**Given records**:
↓

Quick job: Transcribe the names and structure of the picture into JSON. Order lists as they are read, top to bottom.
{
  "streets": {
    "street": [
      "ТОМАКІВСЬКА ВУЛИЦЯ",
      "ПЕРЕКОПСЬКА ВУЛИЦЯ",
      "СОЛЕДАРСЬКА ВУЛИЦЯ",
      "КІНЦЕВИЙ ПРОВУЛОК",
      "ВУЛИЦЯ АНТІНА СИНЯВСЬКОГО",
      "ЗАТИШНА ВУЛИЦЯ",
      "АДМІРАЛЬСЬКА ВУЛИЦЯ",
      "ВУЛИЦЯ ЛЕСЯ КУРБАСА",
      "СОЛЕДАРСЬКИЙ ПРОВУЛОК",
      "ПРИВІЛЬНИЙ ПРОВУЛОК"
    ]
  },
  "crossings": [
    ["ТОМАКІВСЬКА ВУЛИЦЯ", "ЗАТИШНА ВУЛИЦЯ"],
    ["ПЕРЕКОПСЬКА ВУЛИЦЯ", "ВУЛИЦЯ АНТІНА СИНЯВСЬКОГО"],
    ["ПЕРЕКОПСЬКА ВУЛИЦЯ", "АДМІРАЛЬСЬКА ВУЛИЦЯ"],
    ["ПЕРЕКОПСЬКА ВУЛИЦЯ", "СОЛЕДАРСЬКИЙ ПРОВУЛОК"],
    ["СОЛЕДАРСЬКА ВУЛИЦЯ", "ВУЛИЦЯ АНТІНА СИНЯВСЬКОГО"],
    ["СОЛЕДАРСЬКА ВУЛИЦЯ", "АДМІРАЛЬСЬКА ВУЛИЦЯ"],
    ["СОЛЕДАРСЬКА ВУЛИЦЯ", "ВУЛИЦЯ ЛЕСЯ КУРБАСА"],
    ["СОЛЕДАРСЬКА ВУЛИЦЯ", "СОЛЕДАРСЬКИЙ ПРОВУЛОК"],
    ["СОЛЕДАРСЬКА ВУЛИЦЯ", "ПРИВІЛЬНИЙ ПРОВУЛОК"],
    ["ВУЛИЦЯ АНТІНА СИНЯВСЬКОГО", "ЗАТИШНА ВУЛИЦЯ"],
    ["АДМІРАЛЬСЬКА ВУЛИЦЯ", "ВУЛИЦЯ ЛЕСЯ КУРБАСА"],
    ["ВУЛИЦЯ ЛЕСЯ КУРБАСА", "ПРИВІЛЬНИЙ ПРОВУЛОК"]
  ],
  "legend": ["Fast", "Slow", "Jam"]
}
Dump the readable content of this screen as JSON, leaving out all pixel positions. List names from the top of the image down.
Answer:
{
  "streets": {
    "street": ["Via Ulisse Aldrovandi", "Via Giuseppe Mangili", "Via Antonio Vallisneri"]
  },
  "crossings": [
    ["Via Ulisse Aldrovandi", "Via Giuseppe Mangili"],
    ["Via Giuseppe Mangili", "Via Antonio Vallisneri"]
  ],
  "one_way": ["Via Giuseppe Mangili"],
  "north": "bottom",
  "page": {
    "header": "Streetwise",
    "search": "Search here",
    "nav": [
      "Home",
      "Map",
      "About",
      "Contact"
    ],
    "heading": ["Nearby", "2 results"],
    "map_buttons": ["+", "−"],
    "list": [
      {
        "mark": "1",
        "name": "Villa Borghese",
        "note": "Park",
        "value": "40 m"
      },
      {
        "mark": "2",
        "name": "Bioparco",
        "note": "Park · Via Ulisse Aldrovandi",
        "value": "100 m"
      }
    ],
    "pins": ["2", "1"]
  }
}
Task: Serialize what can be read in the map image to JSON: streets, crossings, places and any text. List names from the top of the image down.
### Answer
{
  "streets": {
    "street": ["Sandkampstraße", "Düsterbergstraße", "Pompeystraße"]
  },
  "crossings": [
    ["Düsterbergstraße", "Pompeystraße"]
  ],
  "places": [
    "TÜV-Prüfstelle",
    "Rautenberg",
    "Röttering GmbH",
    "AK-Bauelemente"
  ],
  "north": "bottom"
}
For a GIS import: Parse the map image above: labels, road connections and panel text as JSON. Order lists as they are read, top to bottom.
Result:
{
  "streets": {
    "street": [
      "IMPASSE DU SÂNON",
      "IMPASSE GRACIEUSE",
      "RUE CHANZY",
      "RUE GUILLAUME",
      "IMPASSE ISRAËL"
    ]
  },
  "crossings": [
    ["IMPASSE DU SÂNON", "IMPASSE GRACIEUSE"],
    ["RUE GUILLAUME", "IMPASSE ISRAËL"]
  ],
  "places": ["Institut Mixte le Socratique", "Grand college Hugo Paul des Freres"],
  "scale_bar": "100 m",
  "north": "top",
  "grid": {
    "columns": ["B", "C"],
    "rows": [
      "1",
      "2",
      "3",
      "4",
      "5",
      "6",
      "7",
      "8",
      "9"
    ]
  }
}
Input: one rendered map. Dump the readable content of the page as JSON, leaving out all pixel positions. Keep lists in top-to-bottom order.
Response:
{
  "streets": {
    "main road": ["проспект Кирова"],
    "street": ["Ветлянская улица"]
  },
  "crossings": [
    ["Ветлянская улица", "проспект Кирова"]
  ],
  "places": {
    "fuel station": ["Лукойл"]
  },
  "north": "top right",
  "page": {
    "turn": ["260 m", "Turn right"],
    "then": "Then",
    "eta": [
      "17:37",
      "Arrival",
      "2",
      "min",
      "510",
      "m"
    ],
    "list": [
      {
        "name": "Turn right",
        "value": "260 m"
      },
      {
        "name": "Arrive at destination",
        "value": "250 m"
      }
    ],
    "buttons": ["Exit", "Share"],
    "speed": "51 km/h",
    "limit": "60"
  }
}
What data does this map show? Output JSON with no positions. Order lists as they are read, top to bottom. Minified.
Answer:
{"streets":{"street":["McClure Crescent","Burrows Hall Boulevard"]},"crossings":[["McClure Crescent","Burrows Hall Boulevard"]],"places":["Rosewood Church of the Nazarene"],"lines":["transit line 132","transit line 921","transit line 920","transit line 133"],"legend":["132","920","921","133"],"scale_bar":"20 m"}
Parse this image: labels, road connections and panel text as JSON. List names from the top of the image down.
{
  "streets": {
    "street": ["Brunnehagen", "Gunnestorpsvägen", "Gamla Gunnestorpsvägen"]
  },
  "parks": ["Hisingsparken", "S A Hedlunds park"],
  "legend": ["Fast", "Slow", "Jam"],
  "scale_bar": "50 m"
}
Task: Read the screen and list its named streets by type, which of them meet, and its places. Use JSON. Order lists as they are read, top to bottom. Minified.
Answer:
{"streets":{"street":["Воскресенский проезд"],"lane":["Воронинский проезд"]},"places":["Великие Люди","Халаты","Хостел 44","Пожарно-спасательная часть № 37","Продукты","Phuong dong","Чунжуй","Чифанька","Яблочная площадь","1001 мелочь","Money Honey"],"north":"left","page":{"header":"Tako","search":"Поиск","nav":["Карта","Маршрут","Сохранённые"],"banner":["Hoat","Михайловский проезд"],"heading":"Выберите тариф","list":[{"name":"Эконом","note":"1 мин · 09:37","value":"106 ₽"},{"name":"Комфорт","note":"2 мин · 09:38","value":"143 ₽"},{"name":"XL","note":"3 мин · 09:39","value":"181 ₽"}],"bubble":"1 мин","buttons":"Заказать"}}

↑

**Instructions for the task**: Look for the word "readable" in the listing above, and copy every line where you find it.

**Answer to this exercise**:
Dump the readable content of this screen as JSON, leaving out all pixel positions. List names from the top of the image down.
Input: one rendered map. Dump the readable content of the page as JSON, leaving out all pixel positions. Keep lists in top-to-bottom order.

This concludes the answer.